- **YOUR GOAL**
List every line of the records below that contains the string "การร", treating uppercase and lowercase as distinct.
Top of EXERCISE DATA
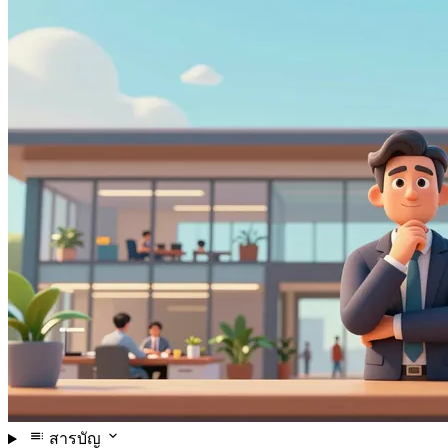
สารบัญ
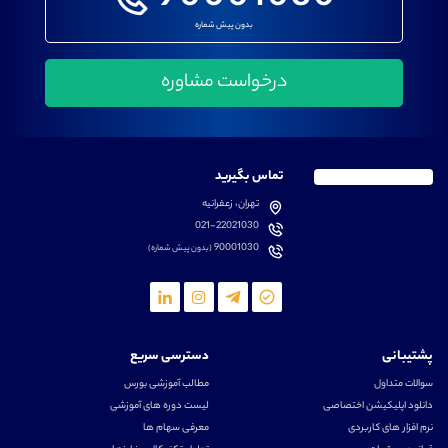
بدون پیش شماره
تماس بگیرید
تهران، زعفرانیه
021-22021030
90001030
(بدون پیش شماره)
پشتیبانی
دسترسی سریع
سوالات متداول
مطالب آموزشی بورس
دانلود اپلیکیشن اختصاصی
لیست دوره های آموزشی
نرم افزار های کاربردی
معرفی سهام ها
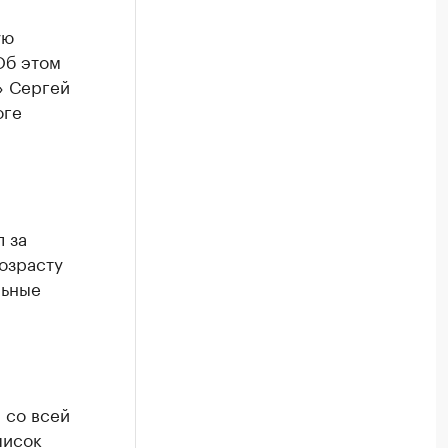
ую
Об этом
» Сергей
оге
 за
возрасту
льные
 со всей
писок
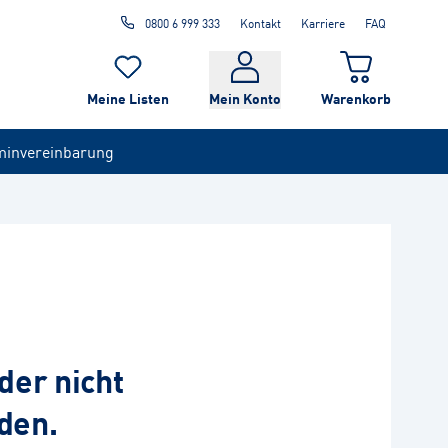
0800 6 999 333
Kontakt
Karriere
FAQ
Meine Listen
Mein Konto
Warenkorb
minvereinbarung
der nicht
den.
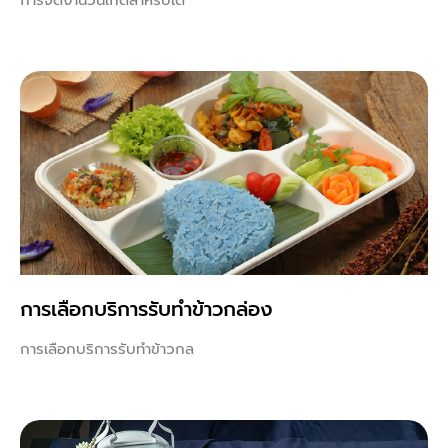
การเลือกบริการรับทำข้าวกล่อง
การเลือกบริการรับทำข้าวกล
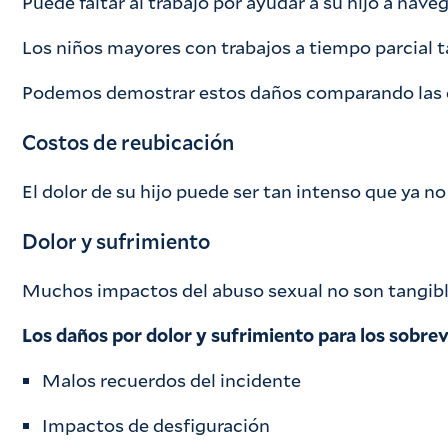
Puede faltar al trabajo por ayudar a su hijo a nav
Los niños mayores con trabajos a tiempo parcial ta
Podemos demostrar estos daños comparando las dec
Costos de reubicación
El dolor de su hijo puede ser tan intenso que ya n
Dolor y sufrimiento
Muchos impactos del abuso sexual no son tangibles.
Los daños por dolor y sufrimiento para los sobrev
Malos recuerdos del incidente
Impactos de desfiguración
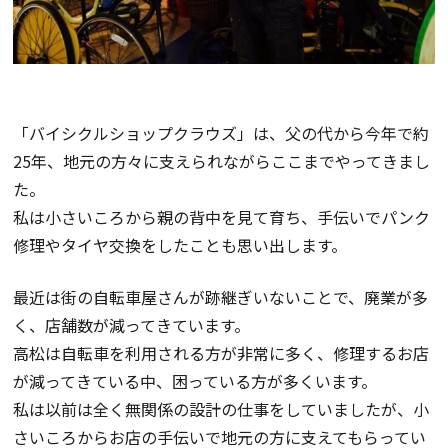
「バイシクルショップクラウズ」は、父の代から今年で約
25年、地元の方々に支えられながらここまでやってきまし
た。
私は小さいころから親の背中を見て育ち、手伝いでパンク
修理やタイヤ交換をしたことも思い出します。
最近は街の自転車屋さんが跡継ぎいないことで、廃業が多
く、店舗数が減ってきています。
高松は自転車を利用される方が非常に多く、修理するお店
が減ってきている中、困っている方が多くいます。
私は以前は全く無関係の設計の仕事をしていましたが、小
さいころからお店の手伝いで地元の方に支えてもらってい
Bottom of EXERCISE DATA
- **OUTPUT FOR THIS EXERCISE**
การเลือกบริการรับทำข้าวกล่อง
การเลือกบริการรับทำข้าวกล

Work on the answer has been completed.